The actual result is TLO, and "only 6 more steps" in OP misreads how sequential attack chains work. These aren't independent puzzles. Each step gates the next. Averaging 22 vs 16 means Mythos is consistently punching through bottlenecks that completely stop Opus 4.6. More importantly: Mythos completed the full chain 3/10 times. Opus 4.6 completed it 0/10 times. That's not a narrow margin. In any security-relevant framing, "achieves full network takeover" vs "does not achieve full network takeover" is a binary threshold, and exactly one model crossed it. A year ago the best models struggled with beginner CTFs. Now one autonomously replicates what AISI estimates takes human professionals 20 hours. Calling that unimpressive because the margin over second place is single digits is measuring the wrong gap.

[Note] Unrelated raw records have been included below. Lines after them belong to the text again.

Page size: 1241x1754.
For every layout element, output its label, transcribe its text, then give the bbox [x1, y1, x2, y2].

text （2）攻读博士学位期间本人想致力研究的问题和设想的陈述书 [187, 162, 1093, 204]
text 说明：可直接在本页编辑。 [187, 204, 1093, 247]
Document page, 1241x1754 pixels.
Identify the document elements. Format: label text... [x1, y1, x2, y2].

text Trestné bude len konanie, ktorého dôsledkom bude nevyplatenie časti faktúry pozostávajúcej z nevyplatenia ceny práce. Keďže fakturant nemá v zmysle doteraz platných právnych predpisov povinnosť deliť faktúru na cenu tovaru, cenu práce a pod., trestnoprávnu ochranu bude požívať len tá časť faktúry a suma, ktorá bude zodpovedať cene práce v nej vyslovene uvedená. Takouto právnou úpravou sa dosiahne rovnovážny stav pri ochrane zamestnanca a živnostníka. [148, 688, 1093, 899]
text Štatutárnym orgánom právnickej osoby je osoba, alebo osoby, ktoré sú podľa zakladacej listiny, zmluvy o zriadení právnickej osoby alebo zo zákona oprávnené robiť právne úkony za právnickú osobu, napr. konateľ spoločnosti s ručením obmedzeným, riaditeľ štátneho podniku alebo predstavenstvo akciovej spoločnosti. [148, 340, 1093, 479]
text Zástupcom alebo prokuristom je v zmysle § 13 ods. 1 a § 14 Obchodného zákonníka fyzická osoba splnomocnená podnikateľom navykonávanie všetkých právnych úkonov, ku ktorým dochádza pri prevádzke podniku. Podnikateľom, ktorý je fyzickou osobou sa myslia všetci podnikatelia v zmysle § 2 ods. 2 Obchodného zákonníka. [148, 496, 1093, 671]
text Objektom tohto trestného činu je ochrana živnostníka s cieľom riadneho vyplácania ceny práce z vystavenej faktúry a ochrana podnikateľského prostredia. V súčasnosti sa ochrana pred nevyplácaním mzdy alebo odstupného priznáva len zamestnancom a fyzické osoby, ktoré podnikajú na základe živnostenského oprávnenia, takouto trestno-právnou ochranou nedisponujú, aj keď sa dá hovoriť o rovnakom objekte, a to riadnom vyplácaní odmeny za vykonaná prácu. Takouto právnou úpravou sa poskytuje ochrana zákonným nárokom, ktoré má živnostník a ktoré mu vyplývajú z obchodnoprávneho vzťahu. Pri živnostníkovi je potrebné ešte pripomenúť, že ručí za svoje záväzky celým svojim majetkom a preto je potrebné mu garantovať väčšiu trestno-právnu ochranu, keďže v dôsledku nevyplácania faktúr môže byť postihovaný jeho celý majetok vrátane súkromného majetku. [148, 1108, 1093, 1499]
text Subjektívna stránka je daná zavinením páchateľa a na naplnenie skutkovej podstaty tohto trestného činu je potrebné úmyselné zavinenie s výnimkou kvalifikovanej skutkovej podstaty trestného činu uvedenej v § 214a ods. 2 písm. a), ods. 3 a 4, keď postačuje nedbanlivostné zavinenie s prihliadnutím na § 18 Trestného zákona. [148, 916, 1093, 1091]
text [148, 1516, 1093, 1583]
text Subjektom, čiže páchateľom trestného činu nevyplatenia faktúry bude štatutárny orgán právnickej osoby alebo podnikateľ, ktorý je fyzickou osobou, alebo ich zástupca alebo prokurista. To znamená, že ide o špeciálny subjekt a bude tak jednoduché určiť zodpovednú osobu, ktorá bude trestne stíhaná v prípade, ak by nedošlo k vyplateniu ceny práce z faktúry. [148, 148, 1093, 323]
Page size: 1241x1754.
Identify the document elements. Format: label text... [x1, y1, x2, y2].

re: compute, "requires lots of compute" and "scaling is a dead end" are near-opposite claims. If performance is still climbing at 100M tokens with no visible plateau, that's evidence scaling works. Whether it's cheap today is a different question, and not one that ages well. Compute costs fall reliably, so what matters is the capability at a given price point in 18 months, not today.
The underlying point still stands, namely that "more compute" as the default answer is not sustainable.
Why ?
Because even if we accept the unlikely dream that GPU prices will magically take a nose-dive, you still need somewhere to put all those servers stuffed with GPUs.
That means datacentres.
And "more datacentres" is absolutely not sustainable.
The cooling needs, the power needs, the land needs..... none of it is remotely sustainable.